Synthesis Pathway: When Do We Need the Encoders?¶

codec_encoder.fp16.onnx and speaker_encoder.fp16.onnx are only required when the engine has to extract speaker / codec features from a raw WAV in real time. Every other path is "cold inference" — it consumes text, instructions, a built-in speaker ID, or a pre-computed JSON.

Cold-inference pathways (no encoder needed)¶

Only talker (GGUF), predictor (GGUF), and decoder (ONNX) are touched.

Model type	Pathway	Notes
Base (0.6B / 1.7B)	Standard TTS	Text only; `speaker_embedding` / `ref_codes` are null.
Base (0.6B / 1.7B)	Clone from JSON	`--reference foo.json` — features already cached.
Custom (0.6B / 1.7B)	Standard TTS	Default voice.
Custom (0.6B / 1.7B)	Custom voice	`--speaker Vivian` — embeddings loaded from `embeddings/`.
Design (1.7B)	Standard TTS	Text only.
Design (1.7B)	Voice design	`--instruct` only.

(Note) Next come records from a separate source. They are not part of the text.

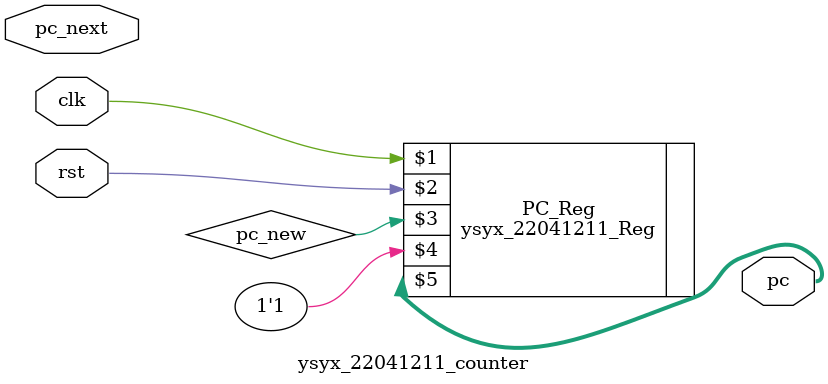
<source format=v>
/*************************************************************************
	> File Name: ysyx_22041211_counter.v
	> Author: Chelsea
	> Mail: 1938166340@qq.com 
	> Created Time: 2023年08月05日 星期六 22时12分23秒
 ************************************************************************/

module ysyx_22041211_counter #(parameter ADDR_LEN = 32,RESET_VAL = 32'h80000000)(
	input								clk		,
	input								rst		,
	input	[ADDR_LEN - 1:0]			pc_next	,
	output	[ADDR_LEN - 1:0]			pc
);
	ysyx_22041211_Reg #(ADDR_LEN, RESET_VAL) PC_Reg (clk,rst,pc_new,1'b1,pc);

endmodule

</source>
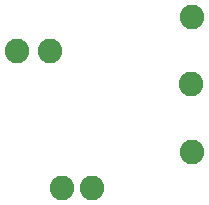
<source format=gbs>
G75*
G70*
%OFA0B0*%
%FSLAX24Y24*%
%IPPOS*%
%LPD*%
%AMOC8*
5,1,8,0,0,1.08239X$1,22.5*
%
%ADD10C,0.0820*%
D10*
X003980Y005380D03*
X004980Y005380D03*
X008260Y008850D03*
X008310Y011080D03*
X008310Y006590D03*
X003580Y009930D03*
X002480Y009930D03*
M02*

</source>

The one path that still needs encoders¶

Model type	Pathway	Why
Base (0.6B / 1.7B)	Clone from WAV	Real-time extraction of acoustic codes + speaker embedding from `--reference foo.wav`.

custom and design models do not support clone at all (the loader rejects --reference).

Cleanup tip¶

If you only ever use cold-inference pathways, both speaker_encoder.fp16.onnx and codec_encoder.fp16.onnx can be deleted from any models/<name>/ directory. Saves ~130–140 MB per model. The runtime tolerates their absence.